KFVM-WENO: A high-order accurate kernel-based finite volume method for compressible hydrodynamics
Ian C. T. May, Dongwook Lee
TL;DR
KFVM-WENO delivers a fully multidimensional, kernel-based finite volume framework for hyperbolic conservation laws, notably the compressible Euler equations, by embedding WENO adaptivity directly into a kernel/ RKHS reconstruction. The method uses linearized primitive variables or characteristic variables to decouple reconstruction from flux evaluation, a KXRCF-inspired indicator to sparsely trigger nonlinear limiting, and a positivity limiter to preserve physical states, all while enabling scalable multi-GPU MPI execution.
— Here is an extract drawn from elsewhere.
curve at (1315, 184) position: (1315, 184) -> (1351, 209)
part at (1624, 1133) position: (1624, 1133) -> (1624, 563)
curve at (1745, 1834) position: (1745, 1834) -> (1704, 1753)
Benchmark results show high-order accuracy on smooth problems and robust, non-oscillatory behavior on shocks and instabilities across 2D and 3D tests, with grid-independence and favorable computational efficiency. The approach simplifies multidimensional reconstruction compared to dimension-by-dimension methods and is well-positioned for extensions to AMR and unstructured grids. Overall, KFVM-WENO advances high-order, collision-free, kernel-based finite-volume solvers with practical parallel performance for complex compressible flows.
Abstract
This paper presents a fully multidimensional kernel-based reconstruction scheme for finite volume methods applied to systems of hyperbolic conservation laws, with a particular emphasis on the compressible Euler equations. Non-oscillatory reconstruction is achieved through an adaptive order weighted essentially non-oscillatory (WENO-AO) method cast into a form suited to multidimensional reconstruction. A kernel-based approach inspired by radial basis functions (RBF) and Gaussian process (GP) modeling, which we call KFVM-WENO, is presented here. This approach allows the creation of a scheme of arbitrary order of accuracy with simply defined multidimensional stencils and substencils. Furthermore, the fully multidimensional nature of the reconstruction allows for a more straightforward extension to higher spatial dimensions and removes the need for complicated boundary conditions on intermediate quantities in modified dimension-by-dimension methods. In addition, a new simple-yet-effective set of reconstruction variables is introduced, which could be useful in existing schemes with little modification. The proposed scheme is applied to a suite of stringent and informative benchmark problems to demonstrate its efficacy and utility. A highly parallel multi-GPU implementation using Kokkos and the message passing interface (MPI) is also provided.